La clausola generale contenuta nell’art. 2598 n°3 c.c. sanziona, come si diceva, tutti gli atti “non conformi ai principi della correttezza professionale idonei a danneggiare l’altrui azienda” e pone il problema della sua “concretizzazione” con criteri di maggior specificità.
E’ illusorio cercare di raggiungere parametri di specificazione della categoria, tenendo conto del resto che ciò tradirebbe la sua principale funzione di consentire all’interprete di valutare i comportamenti dell’imprenditore alla luce dell’evoluzione dei rapporti economici e degli affari.

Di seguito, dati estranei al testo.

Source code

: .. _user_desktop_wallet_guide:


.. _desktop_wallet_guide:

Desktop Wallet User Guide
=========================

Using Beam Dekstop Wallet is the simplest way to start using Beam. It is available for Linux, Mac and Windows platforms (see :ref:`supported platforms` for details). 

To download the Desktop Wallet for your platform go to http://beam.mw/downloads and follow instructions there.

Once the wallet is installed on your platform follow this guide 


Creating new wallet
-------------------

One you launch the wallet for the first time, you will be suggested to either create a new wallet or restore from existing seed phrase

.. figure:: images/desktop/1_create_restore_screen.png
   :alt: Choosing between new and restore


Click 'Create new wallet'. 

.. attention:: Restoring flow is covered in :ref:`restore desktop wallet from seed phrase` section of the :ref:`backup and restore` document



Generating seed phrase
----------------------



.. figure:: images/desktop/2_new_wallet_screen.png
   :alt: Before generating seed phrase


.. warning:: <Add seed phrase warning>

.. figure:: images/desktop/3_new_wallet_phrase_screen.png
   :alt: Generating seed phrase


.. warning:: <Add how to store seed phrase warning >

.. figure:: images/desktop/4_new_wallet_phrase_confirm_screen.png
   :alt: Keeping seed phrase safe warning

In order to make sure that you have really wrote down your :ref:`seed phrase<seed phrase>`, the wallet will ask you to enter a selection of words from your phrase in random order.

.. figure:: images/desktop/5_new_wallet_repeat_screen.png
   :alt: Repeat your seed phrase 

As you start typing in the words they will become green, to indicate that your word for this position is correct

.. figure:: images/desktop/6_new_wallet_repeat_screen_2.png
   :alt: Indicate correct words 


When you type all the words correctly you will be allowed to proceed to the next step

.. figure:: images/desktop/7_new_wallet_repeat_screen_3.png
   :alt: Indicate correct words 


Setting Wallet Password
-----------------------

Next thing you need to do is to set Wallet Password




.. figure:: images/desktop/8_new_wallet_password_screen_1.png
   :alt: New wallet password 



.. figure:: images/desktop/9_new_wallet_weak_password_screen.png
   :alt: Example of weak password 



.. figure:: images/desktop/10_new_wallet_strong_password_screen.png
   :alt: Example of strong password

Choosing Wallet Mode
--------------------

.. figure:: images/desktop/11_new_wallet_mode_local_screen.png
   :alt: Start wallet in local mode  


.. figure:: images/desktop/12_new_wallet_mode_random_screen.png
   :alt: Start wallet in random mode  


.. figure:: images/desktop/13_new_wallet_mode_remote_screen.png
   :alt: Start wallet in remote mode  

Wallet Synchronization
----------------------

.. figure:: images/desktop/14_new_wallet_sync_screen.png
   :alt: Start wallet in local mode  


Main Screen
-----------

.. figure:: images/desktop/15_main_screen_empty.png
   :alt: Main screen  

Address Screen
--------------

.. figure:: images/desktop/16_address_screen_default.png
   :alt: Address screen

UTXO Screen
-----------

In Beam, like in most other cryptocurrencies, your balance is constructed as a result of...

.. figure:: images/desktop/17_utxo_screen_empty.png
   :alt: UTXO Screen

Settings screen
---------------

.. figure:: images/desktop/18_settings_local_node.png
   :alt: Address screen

Conviene, piuttosto, rammentare sinteticamente alcuni dei principali atti di concorrenza sleale che la giurisprudenza ha sanzionato utilizzando il canone della correttezza professionale:
- lo storno dei dipendenti e dei collaboratori di un’impresa da parte di un concorrente, quando ciò avvenga con mezzi scorretti e per ledere deliberatamente un altro imprenditore;
- il dumping, consistente nel praticare prezzi di vendita sotto costo al fine di espellere il concorrente dal mercato;
- il boicottaggio, consistente nel rifiuto di contrattare con altri imprenditori anche qui al fine di espellerli dal mercato;
- la pubblicità ingannevole o menzognera;
- la violazione di altrui legittime esclusive contrattuali, ove avvenga con modalità scorrette;
- la c.d. concorrenza parassitaria che consiste nello sfruttare a proprio vantaggio gli investimenti che altra impresa ha compiuto nella programmazione e nelle scelte di mercato, seguendone appunto parassitariamente le mosse.